_Selected excerpt:_
┄┄┄┄┄┄┄┄┄┄

2019-07-31 Thread Jason Dillaman
On Wed, Jul 31, 2019 at 6:20 AM Marc Schöchlin  wrote:
>
> Hello Jason,
>
> it seems that there is something wrong in the rbd-nbd implementation.
> (added this information also at  https://tracker.ceph.com/issues/40822)
>
> The problem not seems to be related to kernel releases, filesystem types or 
> the ceph and network setup.
> Release 12.2.5 seems to work properly, and at least releases >= 12.2.10 seems 
> to have the described problem.

Here is the complete delta between the two releases in rbd-nbd:

$ git diff v12.2.5..v12.2.12 -- .
diff --git a/src/tools/rbd_nbd/rbd-nbd.cc b/src/tools/rbd_nbd/rbd-nbd.cc
index 098d9925ca..aefdbd36e0 100644
--- a/src/tools/rbd_nbd/rbd-nbd.cc
+++ b/src/tools/rbd_nbd/rbd-nbd.cc
@@ -595,14 +595,13 @@ static int do_map(int argc, const char *argv[],
Config *cfg)

┄┄┄┄┄┄┄┄┄┄

_Provided material:_

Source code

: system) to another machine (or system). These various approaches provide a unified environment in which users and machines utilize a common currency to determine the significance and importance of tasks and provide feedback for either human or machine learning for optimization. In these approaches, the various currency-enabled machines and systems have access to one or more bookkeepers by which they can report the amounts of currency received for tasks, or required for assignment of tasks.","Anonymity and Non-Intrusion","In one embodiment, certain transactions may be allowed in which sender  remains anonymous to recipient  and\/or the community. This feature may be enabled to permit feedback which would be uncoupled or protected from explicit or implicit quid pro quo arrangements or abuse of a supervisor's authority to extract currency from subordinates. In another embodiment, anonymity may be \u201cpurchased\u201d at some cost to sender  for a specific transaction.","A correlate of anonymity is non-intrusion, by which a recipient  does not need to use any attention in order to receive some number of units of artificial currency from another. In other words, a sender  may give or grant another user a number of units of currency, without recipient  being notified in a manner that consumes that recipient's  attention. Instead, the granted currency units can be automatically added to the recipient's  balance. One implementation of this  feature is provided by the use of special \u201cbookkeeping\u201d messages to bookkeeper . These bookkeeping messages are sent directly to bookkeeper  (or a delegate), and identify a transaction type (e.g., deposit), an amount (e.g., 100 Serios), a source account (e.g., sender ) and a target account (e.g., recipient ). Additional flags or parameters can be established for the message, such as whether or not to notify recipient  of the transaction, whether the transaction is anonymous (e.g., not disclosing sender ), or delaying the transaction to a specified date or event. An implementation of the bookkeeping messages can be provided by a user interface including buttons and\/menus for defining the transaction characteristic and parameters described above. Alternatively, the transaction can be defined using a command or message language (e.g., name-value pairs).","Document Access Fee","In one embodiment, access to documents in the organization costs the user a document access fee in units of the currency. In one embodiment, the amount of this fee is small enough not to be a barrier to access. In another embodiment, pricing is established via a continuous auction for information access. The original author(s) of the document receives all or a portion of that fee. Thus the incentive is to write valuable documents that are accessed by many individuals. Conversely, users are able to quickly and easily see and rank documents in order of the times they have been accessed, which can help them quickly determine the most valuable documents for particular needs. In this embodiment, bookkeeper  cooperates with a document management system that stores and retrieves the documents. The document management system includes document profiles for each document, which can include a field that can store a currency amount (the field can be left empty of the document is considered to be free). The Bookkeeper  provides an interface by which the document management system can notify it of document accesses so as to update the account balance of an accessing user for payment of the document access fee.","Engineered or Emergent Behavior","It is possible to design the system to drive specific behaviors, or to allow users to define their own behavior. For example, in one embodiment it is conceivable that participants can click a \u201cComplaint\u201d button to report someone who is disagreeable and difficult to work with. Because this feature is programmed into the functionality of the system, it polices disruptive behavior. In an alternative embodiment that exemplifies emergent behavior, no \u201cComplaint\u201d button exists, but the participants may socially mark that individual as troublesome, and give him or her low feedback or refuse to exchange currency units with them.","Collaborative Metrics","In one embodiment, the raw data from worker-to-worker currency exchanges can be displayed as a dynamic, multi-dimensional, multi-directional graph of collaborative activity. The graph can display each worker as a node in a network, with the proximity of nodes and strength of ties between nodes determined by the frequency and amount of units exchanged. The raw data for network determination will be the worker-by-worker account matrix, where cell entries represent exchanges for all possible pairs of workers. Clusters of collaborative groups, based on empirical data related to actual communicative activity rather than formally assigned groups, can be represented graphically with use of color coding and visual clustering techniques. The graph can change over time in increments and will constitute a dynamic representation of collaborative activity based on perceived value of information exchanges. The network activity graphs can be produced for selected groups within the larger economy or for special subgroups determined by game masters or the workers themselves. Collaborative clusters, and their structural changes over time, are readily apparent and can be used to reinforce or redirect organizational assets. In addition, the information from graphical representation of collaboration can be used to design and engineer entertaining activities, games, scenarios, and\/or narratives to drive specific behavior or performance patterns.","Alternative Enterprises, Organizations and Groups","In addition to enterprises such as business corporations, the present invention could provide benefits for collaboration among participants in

┄┄┄┄┄┄┄┄┄┄

_Directions:_
In the rbd-nbd thread, turn the quoted paragraph that begins "The problem not seems to be related" into a short bulleted list that keeps its main facts.

_Solution for this exercise:_
- The problem does not appear to be related to kernel releases, filesystem types, or the Ceph and network setup.
- Release 12.2.5 appears to work properly.
- At least releases 12.2.10 and later appear to have the problem.